Bisnis.com, JAKARTA - Aturan mengenai kewajiban masyarakat melakukan rapid test antigen dan PCR yang hanya berupa surat edaran (SE) dikritisi oleh para pengamat. Pemerintah disebut tidak serius karena menerapkan aturan tanpa adanya sanksi bagi pelanggarnya.
Pengamat Kebijakan Publik Agus Pambagio menuturkan sejak awal pandemi Covid-19 pemerintah telah menunjukkan inkonsistensi dalam urusan peraturan perundang-undangan. Hal semacam ini semestinya tidak terjadi karena sudah diatur dalam UU No. 12/2011 tentang pembentukan peraturan perundang-undangan.
"Dalam perjalanannya, ada kebijakan setelah Permenhub No. 25/2020 itu muncul surat edaran [SE]- surat edaran, itu tidak bisa jadi produk hukum. Saya diskusi dengan biro hukum dan staf ahli, yang ada Peraturan Menteri saja, tetapi semua tetap, ujungnya menjadi tidak bisa dipakai itu sebagai kontrol pelaksanaan peraturan perundang-undangan, itu terbukti di lapangan tidak ada gigitannya," ujarnya, dikutip Selasa (22/12/2020).

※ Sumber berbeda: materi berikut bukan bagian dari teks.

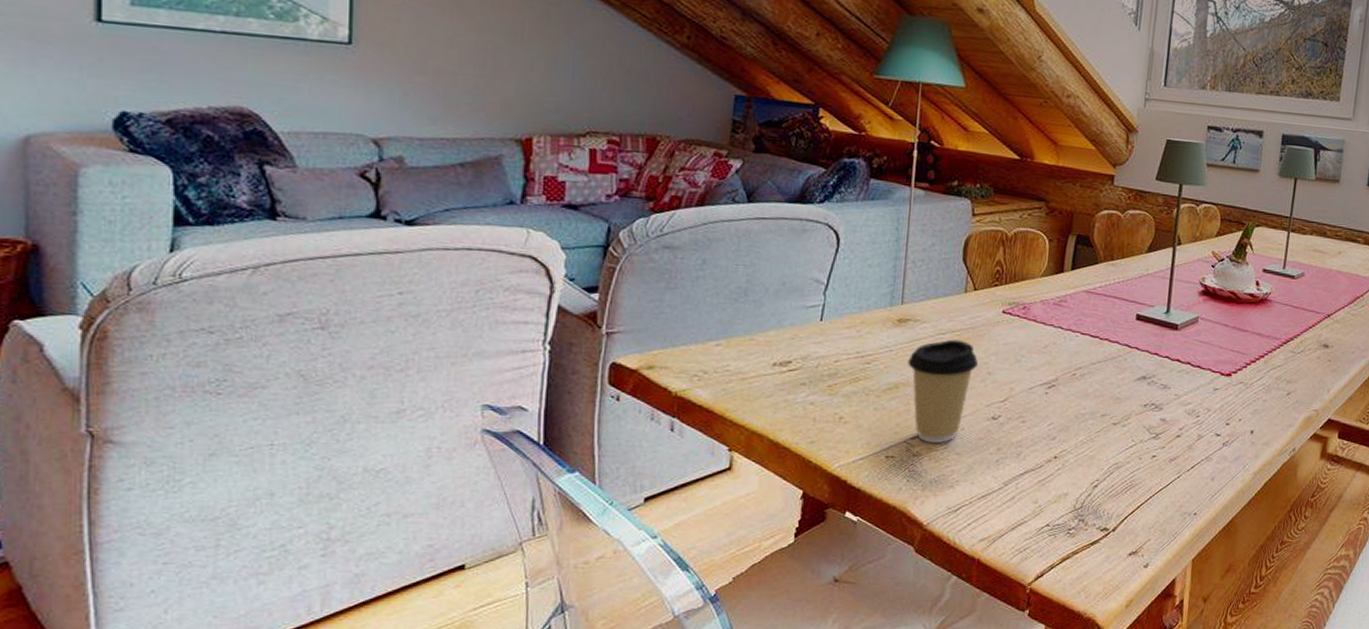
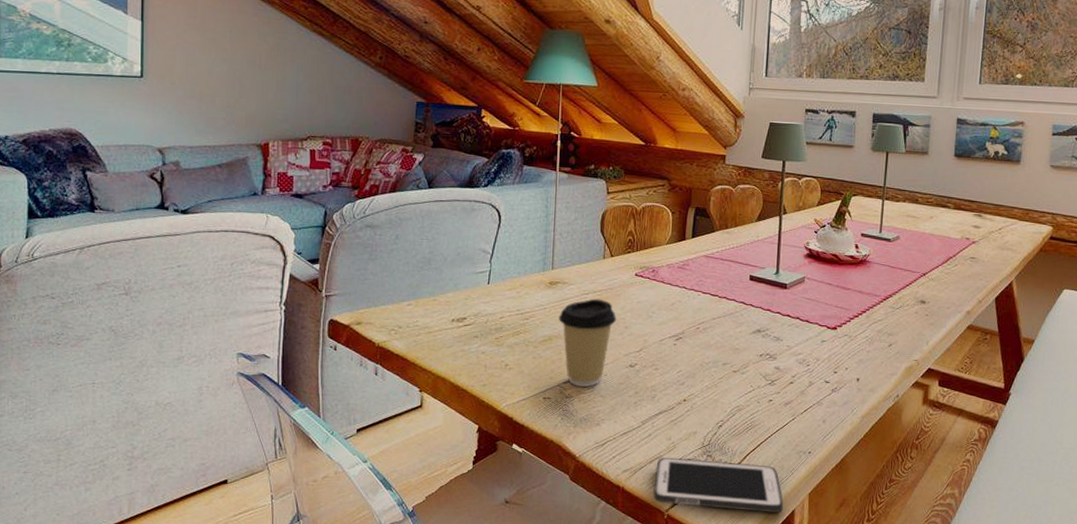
cell phone: none [1014,523,1164,583] -> present [653,457,784,513]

Inkonsistensi ini memunculkan ambiguitas yang berujung banyak pengecualian dalam pelaksanaan aturan. Dia juga menyayangkan tidak ada sanksi dalam pelanggaran SE dari Kemenhub maupun Satuan Tugas.
"Ini harus diberi sanksi, tak ada peraturannya, sanksi itu bisa di UU dan Perda, Perda Jawa Timur soal Covid-19 keluar Juli, sementara DKI September. Pada lebaran ada lonjakan kasus sangat tinggi, itu diulangi saat November, di Indonesia grafik penularan kasus belum pernah turun," katanya.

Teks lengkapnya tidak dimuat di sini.